Copropriété : litiges et contentieux

Copropriétaire : agir seul en justice
Copropriétaires : l'action en justice
Copropriété et actions en justice : les procédures

Copropriété et actions en justice : les procédures


Tous les litiges de copropriétés sont portés devant la juridiction du lieu où se situe l'immeuble en cause. La difficulté réside dans la question : mais quel tribunal saisir ?

Tout dépend de la nature de l'affaire et de son importance, puisque les actions seront menées, soit devant le tribunal de grande instance, soit devant le juge de proximité ou le tribunal d'instance.

Quelle juridiction ?

Le tribunal de grande instance est compétent si la contestation porte sur une décision de l'assemblée générale, la répartition des charges courantes, les travaux d'amélioration, l'interprétation du règlement de copropriété (délimitation des parties communes/ privatives, conditions de jouissance...).

Le juge de proximité se prononcera sur toutes les autres questions et notamment les impayés de travaux, à condition que les sommes en jeu ne dépassent pas 1 500 € maxi.

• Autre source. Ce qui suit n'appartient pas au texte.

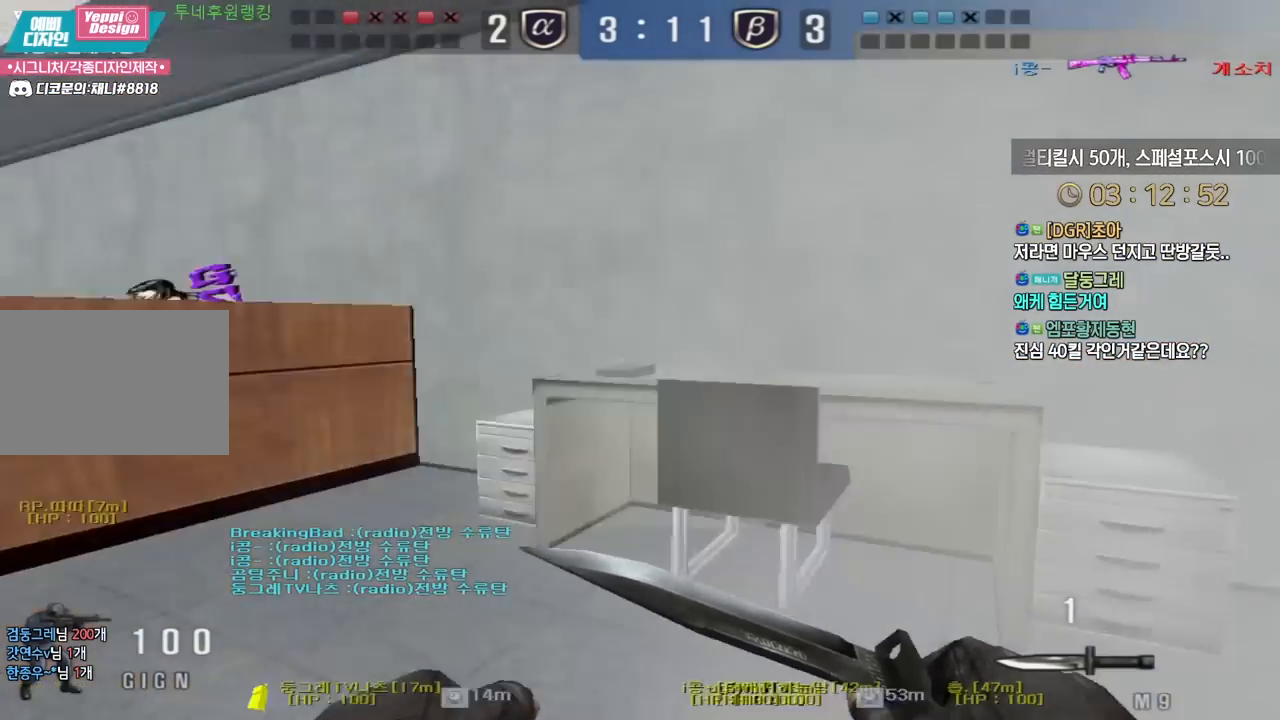
{"keys": [], "events": [[67, "ctrl", "up"], [100, "space", "up"], [267, "d", "up"], [267, "w", "up"]]}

Si elles sont comprises entre 1 500 € et 7 600 €, le tribunal d'instance est compétent. Au-delà de 7 600 €, il faut saisir le tribunal de grande instance.

La procédure est, dans certains cas, accélérée. Une requête sera ainsi adressée directement au président du tribunal de grande instance pour obliger, par exemple, un copropriétaire récalcitrant à dresser un état des lieux. Ce magistrat peut également décider seul en cas d'urgence, notamment s'il est indispensable, pour la sauvegarde de l'immeuble, de réaliser des travaux rapidement.


Les délais de prescription

En matière de copropriété, le délai maximal pour agir est en principe de 10 ans. Les actions ne peuvent donc pas concerner des préjudices subis au-delà de cette période. De même, le syndic ne peut réclamer en justice le paiement de charges vieilles de plus de 10 ans.
Mais attention !... Sur ce dernier point, le délai de prescription est l'objet d'une hésitation des tribunaux, certains fixant le délai à 5 ans seulement. Mieux vaut donc ne pas trop attendre pour engager une action contre un copropriétaire mauvais payeur.


Bon à savoir

Devant le tribunal d'instance, l'assistance d'un avocat n'est pas obligatoire.
En cas d'impayés de charges courantes représentant tout au plus 3 800 €, il est possible d'utiliser une procédure simplifiée : la déclaration au greffe du tribunal d'instance.